= Hugh Munro, 9th Baron of Foulis =

Hugh Munro, 9th Baron of Foulis was a 14th - 15th century Scottish soldier and said to be 12th chief of the Clan Munro in the Scottish Highlands. He was seated at Foulis Castle in Ross-shire, Scotland. Although he is traditionally the 9th Baron and 12th overall chief of the clan, he is only the 2nd Munro chief that can be proved by contemporary evidence.

==Lands and Charters==

Hugh Munro was the eldest son of Robert de Munro, 8th Baron of Foulis (d.1369). Upon his father's death Hugh succeeded as chief of the clan and he was granted from his cousin, Uilleam III, Earl of Ross, charters for the lands of Katewell and the Tower of Badgarvie in the parish of Kiltearn. The following year in 1370 Hugh was granted more lands from the same Earl including Inverlael in Loch Broom, Kilmachalmack in Strath-Oykel, Carbisdale in Strathcarron, lands in the parish of Kincardine, Sutherland and was also reserved the salmon fishing in the Kyle of Oykel for himself and his heirs.

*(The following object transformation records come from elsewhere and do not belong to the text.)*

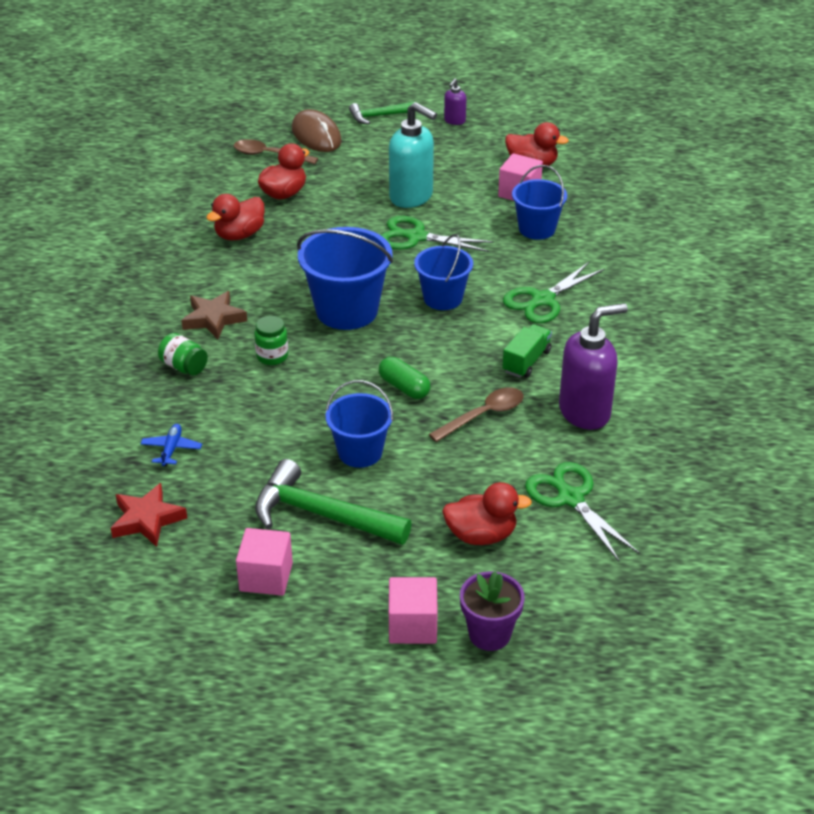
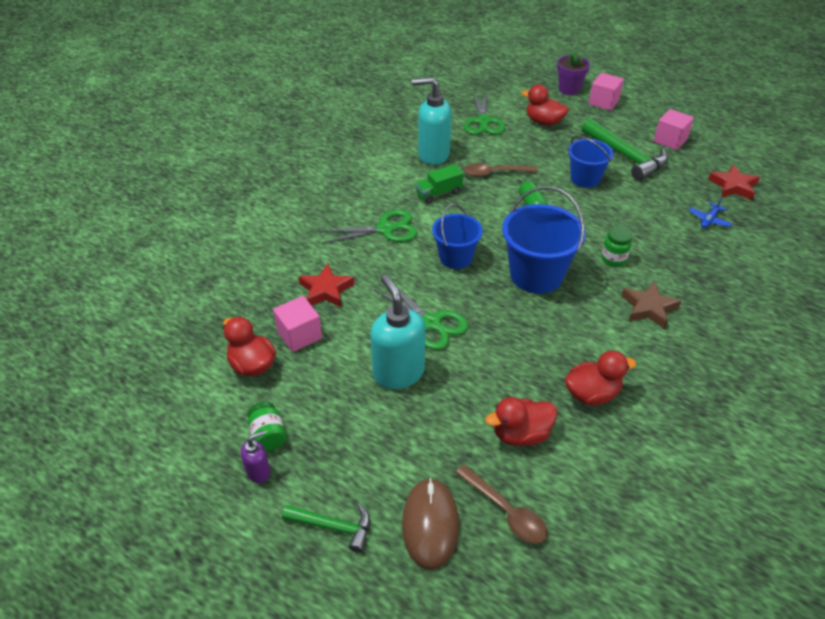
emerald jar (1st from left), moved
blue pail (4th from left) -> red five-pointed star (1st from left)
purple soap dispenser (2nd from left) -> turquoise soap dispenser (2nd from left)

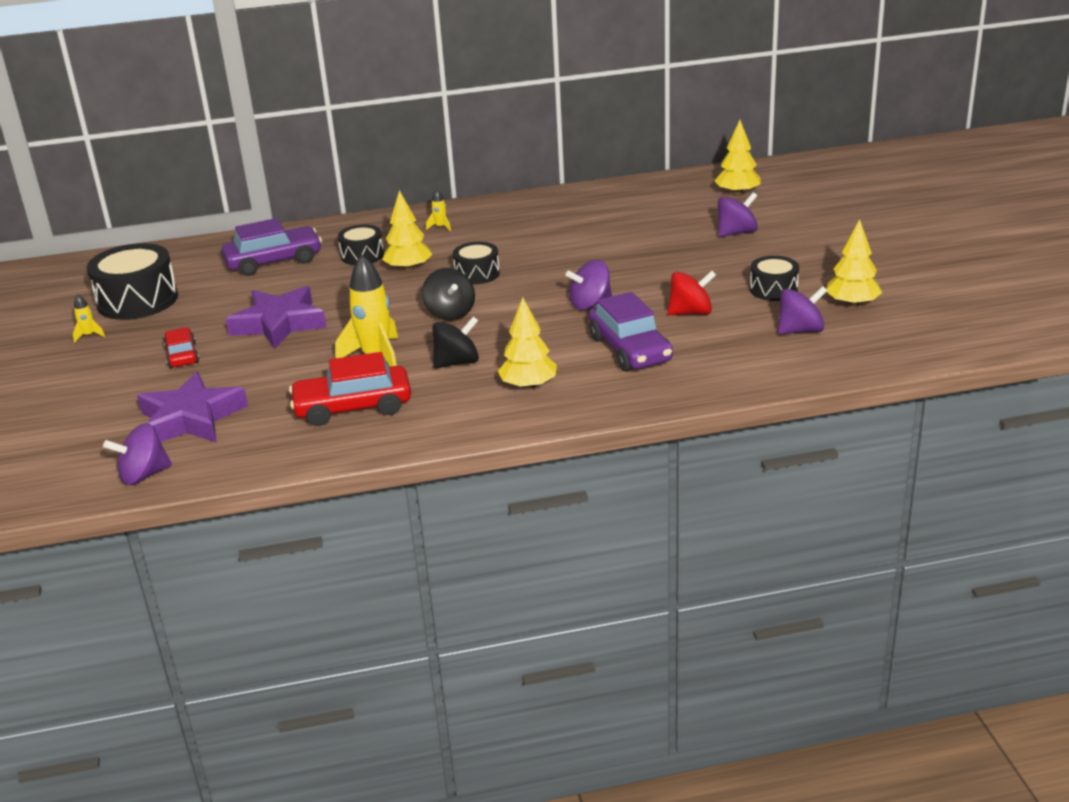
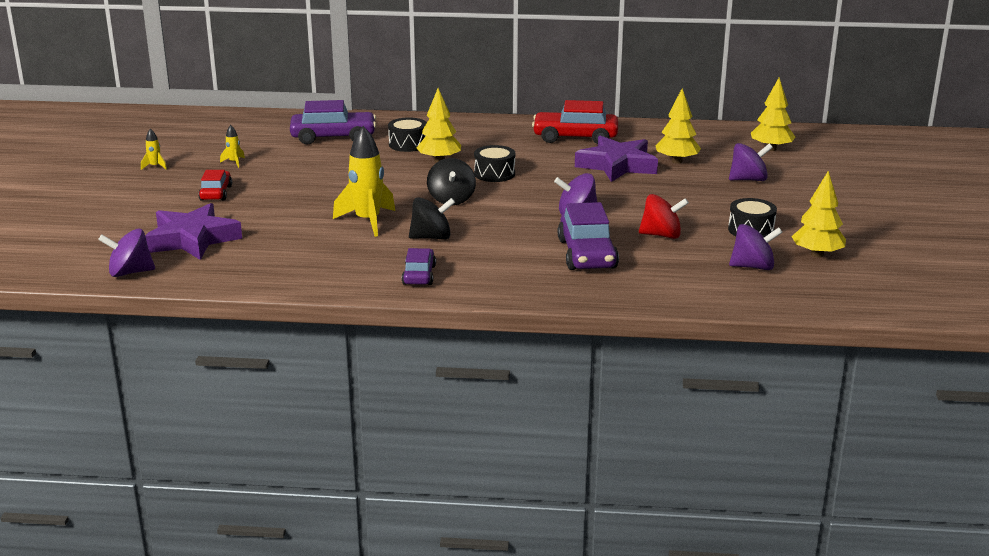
bright yellow toy rocket (3rd from left in the first image) -> bright yellow toy rocket (2nd from left), moved
none -> purple toy car (2nd from left)
red toy car (2nd from left), moved
purple five-pointed star (2nd from left), moved
bright yellow toy tree (2nd from left), moved
ebony toy drum (1st from left) -> none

In 1379 Euphemia I, Countess of Ross confirmed the lands of Contullich and the Tower of Ardoch (Contullich Castle) to her cousin Hugh Munro of Foulis and in 1394 she granted Hugh two charters, one in respect of the "Tower of Strathschech" and "Wesstir Fowlys".

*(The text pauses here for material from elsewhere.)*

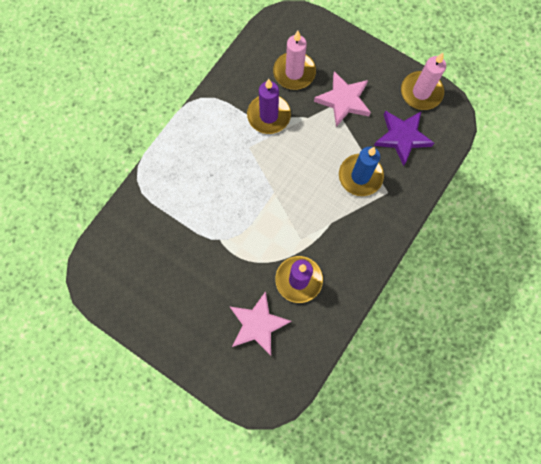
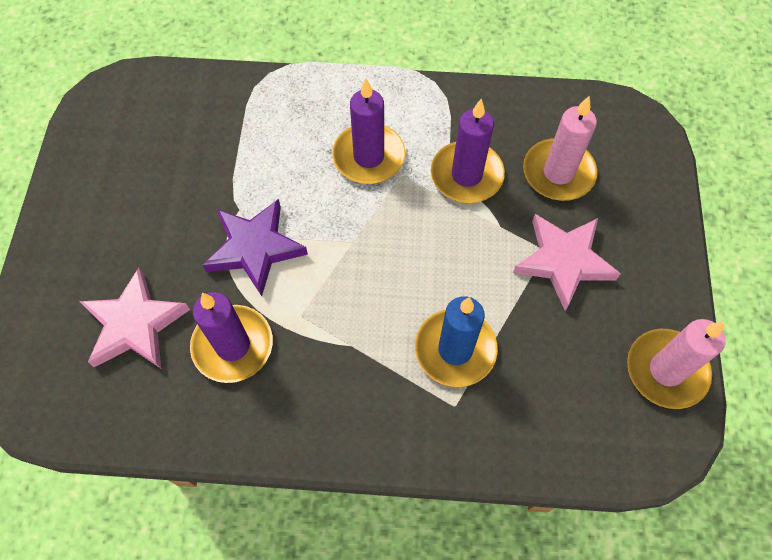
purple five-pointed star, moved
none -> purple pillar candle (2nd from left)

==Harlaw and the Lord of the Isles==

In 1411, Hugh Munro, 9th Baron of Foulis joined Donald of Islay, Lord of the Isles, the chief of Clan Donald, to prosecute his rightful claim to Ross. It was opposed by Robert Stewart, Duke of Albany and his agent and nephew, Alexander Stewart, Earl of Mar. This resulted in the Battle of Harlaw where the Munros fought in the Lord of the Isles 'host' of 10,000 man against a lesser army of armed knights led by the Earl of Mar, agent for the Duke of Albany, who wanted Ross for his son.

==Family==

Hugh Munro, 9th Baron of Foulis married Isabelle Keith daughter of William Keith, 1st Earl Marischal, also known as the Great Marishchal of Scotland. They had 4 children:

1. George Munro, 10th Baron of Foulis. Hugh's heir and successor as chief of the Clan Munro.
2. John Munro, 1st of Milntown. Progenitor of the Munro of Milntown branch of the clan.
3. Janet Munro. Married Malcolm Og MacKintosh, grandson of Malcolm Beg Mackintosh, 10th of Mackintosh.
4. Elizabeth Munro. Married Neil Mackay, 8th of Strathnaver.

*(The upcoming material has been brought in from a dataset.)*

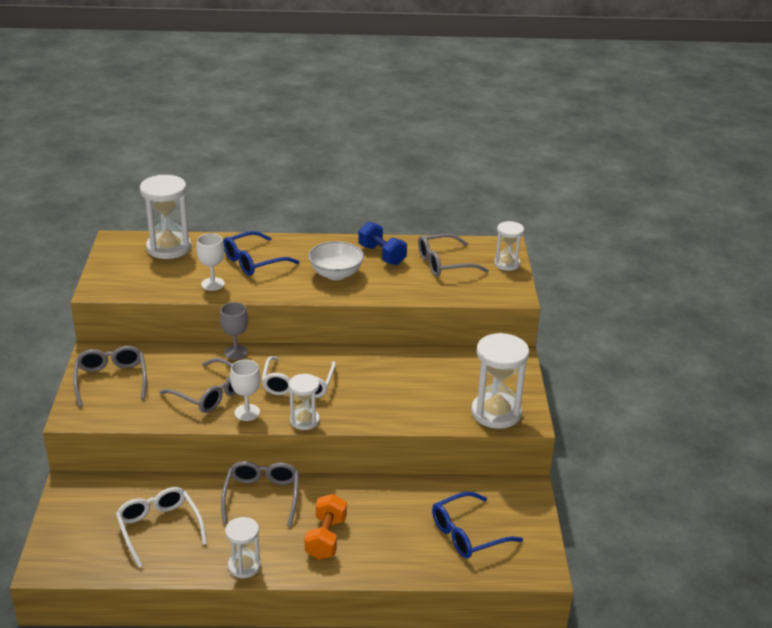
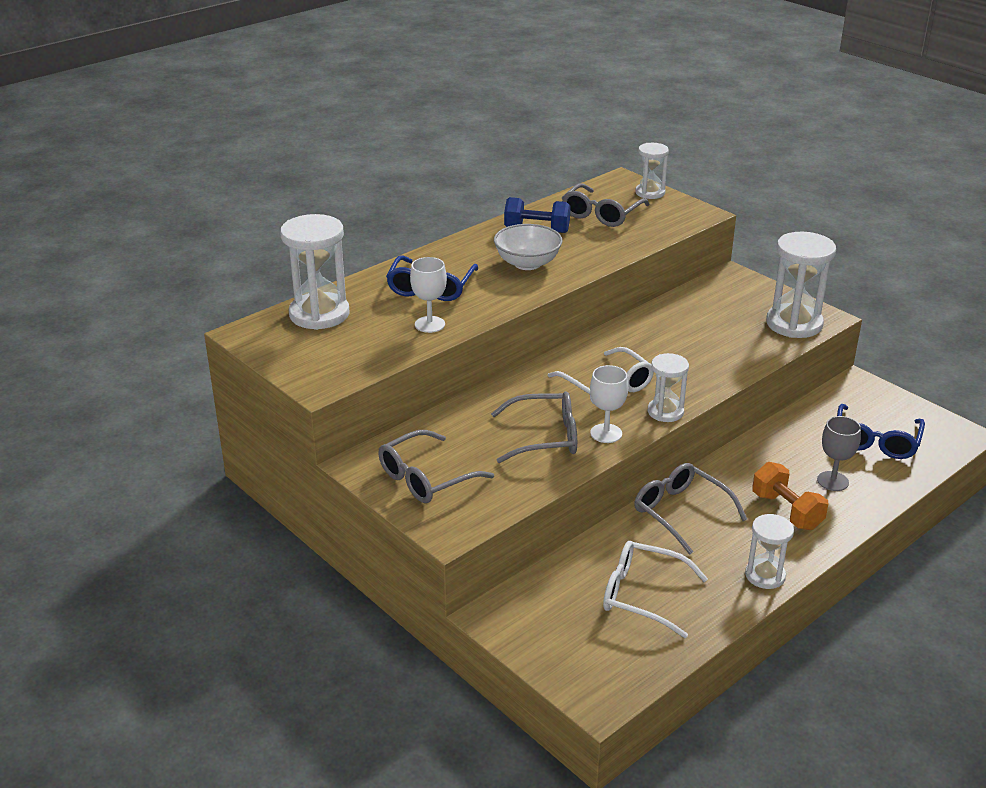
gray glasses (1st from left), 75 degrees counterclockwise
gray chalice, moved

Hugh Munro died in 1425 and was buried at Chanonry. In the years following his death, during the chiefship of his eldest son George Munro, King James I of Scotland returned from captivity in England and took strong measures to restore order in the Highlands. He came to Inverness in 1427 and seized Mariota, Countess of Ross and her son, Alexander of Islay, Lord of the Isles, as well as many other prominent Highlanders who were punished in various ways. Among these no Munros are named. However, there is a "letter of remission", signed under the Great Seal of Scotland and dated 24 August 1428, in which twenty eight named individuals are freed for crimes they had committed in the past and the first five names on the list are all Munros.